ACTIVITIES:
a: Reproduce the air suspension forum thread word for word, from "# Air Ride run-ins" up to and including "this goes hah.".
b: Continue the forum thread about air suspension and run-ins with the law from the point where it stops.

# Air Ride run-ins with the LAW!



## mike000 (Jun 21, 2008)

spent some time chatting today with a friend of mine who's big into mini-trucks and the topic of air suspension came up, since i'm newly bagged and all. He gave me quite a few stories of legal issues him and his mini-truck friends ran into because of their air suspension set ups and quite frankly, it's something i've never even considered being an issue. i've been in the air suspension forums for quite a while now and i don't think i can recall any stories of anyone getting into trouble with the law because of air suspension set-ups so i figured maybe it's time for a thread! so if you've gotten a ticket, dmv inspection referral, had your car towed, or just gotten a thumbs up from a cop because of your air ride, post your story and maybe a pic of the car/set-up! lets see where this goes hah.


----------



## fasttt600 (Apr 12, 2007)

I kind of have a similar question....

SOURCE MATERIAL:
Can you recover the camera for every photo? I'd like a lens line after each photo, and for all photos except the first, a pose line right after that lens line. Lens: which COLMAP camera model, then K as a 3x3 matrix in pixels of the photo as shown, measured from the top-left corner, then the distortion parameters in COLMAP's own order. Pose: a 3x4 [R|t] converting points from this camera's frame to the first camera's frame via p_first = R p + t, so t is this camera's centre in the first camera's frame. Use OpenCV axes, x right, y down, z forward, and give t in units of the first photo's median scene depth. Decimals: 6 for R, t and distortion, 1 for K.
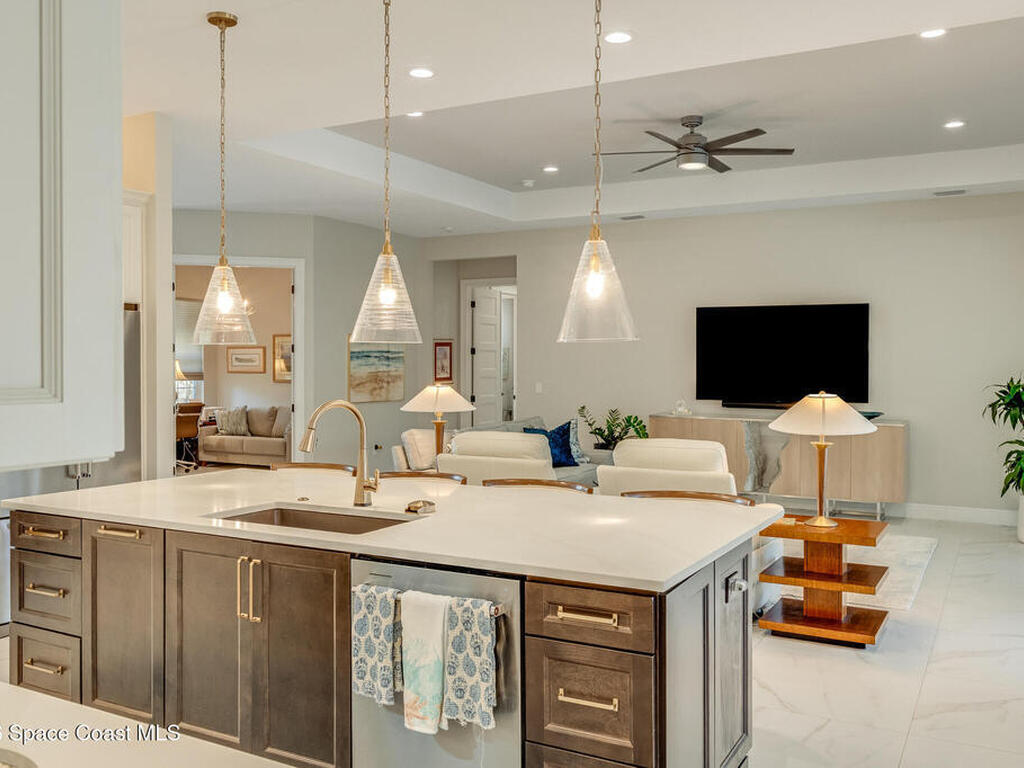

TASK-BY-TASK ANSWERS:
a:
# Air Ride run-ins with the LAW!



## mike000 (Jun 21, 2008)

spent some time chatting today with a friend of mine who's big into mini-trucks and the topic of air suspension came up, since i'm newly bagged and all. He gave me quite a few stories of legal issues him and his mini-truck friends ran into because of their air suspension set ups and quite frankly, it's something i've never even considered being an issue. i've been in the air suspension forums for quite a while now and i don't think i can recall any stories of anyone getting into trouble with the law because of air suspension set-ups so i figured maybe it's time for a thread! so if you've gotten a ticket, dmv inspection referral, had your car towed, or just gotten a thumbs up from a cop because of your air ride, post your story and maybe a pic of the car/set-up! lets see where this goes hah.

b:
I was pulled over not to long ago for Turning right at a light and my question was "Do I air it down once he pulls me over, or leave it at ride height?" I left it at ride height and he just gave me a warning. I don't think he knew I was on air.


----------



## scrubinadub (Jan 18, 2009)

fasttt600 said:


> I kind of have a similar question....
> I was pulled over not to long ago for Turning right at a light and my question was "Do I air it down once he pulls me over, or leave it at ride height?" I left it at ride height and he just gave me a warning. I don't think he knew I was on air.


Is that a serious question?


----------



## fasttt600 (Apr 12, 2007)

hell yeah


----------



## bsail25 (Dec 1, 2009)

I aired down when i was pulled over once by accident (had just gotten the car and forgot the switch was under my arm) and it led into a 20 min convo with the cop and he completely forgot what he had pulled me over or in the first place.


----------



## DEV!N (Jul 21, 2007)

Airing down makes absolutely no sense in that situation lol


----------



## .:Hinrichs:. (Apr 26, 2010)

i know in maryland its illegal to hit the switches while moving, your susposed to be parked, almost got pulled over for it but then someone flew past me and they got him


----------



## hellaSmoked (Nov 24, 2004)

Why would you consider airing out unless you were looking for more trouble? :screwy:


----------



## vwgliin05 (Aug 1, 2006)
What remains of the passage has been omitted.